- _INSTRUCTIONS TO FOLLOW_: Could you write out exactly the lines from the one that contains "LII Another infringement" through the last line of the listing below, both included and nothing more?

- _DATA LISTING_:
^^^^
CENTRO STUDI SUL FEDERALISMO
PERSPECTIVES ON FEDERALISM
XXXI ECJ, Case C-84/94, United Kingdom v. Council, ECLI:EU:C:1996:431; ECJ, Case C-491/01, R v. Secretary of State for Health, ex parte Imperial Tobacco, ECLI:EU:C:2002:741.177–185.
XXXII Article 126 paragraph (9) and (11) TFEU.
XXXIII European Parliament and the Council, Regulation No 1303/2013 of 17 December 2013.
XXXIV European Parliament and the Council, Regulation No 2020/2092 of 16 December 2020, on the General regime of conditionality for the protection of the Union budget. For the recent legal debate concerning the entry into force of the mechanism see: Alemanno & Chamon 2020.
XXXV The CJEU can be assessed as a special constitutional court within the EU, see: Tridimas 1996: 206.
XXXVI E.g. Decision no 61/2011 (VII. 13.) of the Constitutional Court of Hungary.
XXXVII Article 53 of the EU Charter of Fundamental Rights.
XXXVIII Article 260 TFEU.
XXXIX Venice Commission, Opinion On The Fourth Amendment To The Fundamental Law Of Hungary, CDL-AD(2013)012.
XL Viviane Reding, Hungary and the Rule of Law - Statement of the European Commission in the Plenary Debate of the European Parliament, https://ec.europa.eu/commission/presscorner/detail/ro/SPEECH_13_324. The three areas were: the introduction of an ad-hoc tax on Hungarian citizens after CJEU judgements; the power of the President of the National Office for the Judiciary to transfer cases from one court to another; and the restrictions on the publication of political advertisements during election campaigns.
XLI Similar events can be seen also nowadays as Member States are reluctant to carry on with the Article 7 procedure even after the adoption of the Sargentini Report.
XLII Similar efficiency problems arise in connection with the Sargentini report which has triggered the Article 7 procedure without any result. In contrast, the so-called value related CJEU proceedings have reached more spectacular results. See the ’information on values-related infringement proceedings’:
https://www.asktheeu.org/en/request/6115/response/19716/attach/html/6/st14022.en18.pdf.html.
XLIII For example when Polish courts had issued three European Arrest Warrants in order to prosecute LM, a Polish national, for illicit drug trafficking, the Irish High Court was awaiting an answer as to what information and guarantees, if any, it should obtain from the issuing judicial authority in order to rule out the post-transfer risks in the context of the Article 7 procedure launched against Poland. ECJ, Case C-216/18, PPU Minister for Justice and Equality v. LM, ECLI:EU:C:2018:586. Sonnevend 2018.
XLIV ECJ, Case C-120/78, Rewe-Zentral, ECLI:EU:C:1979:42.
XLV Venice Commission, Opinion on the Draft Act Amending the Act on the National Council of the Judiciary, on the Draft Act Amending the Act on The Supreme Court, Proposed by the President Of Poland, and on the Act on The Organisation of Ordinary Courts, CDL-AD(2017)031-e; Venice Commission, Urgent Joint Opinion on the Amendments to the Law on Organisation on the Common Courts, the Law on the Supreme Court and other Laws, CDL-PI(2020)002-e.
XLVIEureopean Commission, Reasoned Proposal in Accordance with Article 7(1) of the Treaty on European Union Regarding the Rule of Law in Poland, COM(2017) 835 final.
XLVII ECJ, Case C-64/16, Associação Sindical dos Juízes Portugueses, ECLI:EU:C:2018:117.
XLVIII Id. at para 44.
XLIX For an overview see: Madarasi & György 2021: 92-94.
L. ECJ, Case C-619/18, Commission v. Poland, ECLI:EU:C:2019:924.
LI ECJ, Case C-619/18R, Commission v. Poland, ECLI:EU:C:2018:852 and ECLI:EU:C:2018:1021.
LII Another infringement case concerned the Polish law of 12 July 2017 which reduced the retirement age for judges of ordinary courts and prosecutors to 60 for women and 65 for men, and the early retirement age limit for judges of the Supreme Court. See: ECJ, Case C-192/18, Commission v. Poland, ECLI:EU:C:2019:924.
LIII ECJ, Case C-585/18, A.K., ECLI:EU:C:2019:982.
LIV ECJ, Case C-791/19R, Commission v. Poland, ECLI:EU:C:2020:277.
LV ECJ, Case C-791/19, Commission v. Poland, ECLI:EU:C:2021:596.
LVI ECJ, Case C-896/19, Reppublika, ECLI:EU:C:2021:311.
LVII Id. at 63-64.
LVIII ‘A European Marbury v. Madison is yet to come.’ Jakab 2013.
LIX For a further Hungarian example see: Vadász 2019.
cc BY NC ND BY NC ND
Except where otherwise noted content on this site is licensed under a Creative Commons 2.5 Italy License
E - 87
^^^^
- _WRITTEN RESPONSE_:
LII Another infringement case concerned the Polish law of 12 July 2017 which reduced the retirement age for judges of ordinary courts and prosecutors to 60 for women and 65 for men, and the early retirement age limit for judges of the Supreme Court. See: ECJ, Case C-192/18, Commission v. Poland, ECLI:EU:C:2019:924.
LIII ECJ, Case C-585/18, A.K., ECLI:EU:C:2019:982.
LIV ECJ, Case C-791/19R, Commission v. Poland, ECLI:EU:C:2020:277.
LV ECJ, Case C-791/19, Commission v. Poland, ECLI:EU:C:2021:596.
LVI ECJ, Case C-896/19, Reppublika, ECLI:EU:C:2021:311.
LVII Id. at 63-64.
LVIII ‘A European Marbury v. Madison is yet to come.’ Jakab 2013.
LIX For a further Hungarian example see: Vadász 2019.
cc BY NC ND BY NC ND
Except where otherwise noted content on this site is licensed under a Creative Commons 2.5 Italy License
E - 87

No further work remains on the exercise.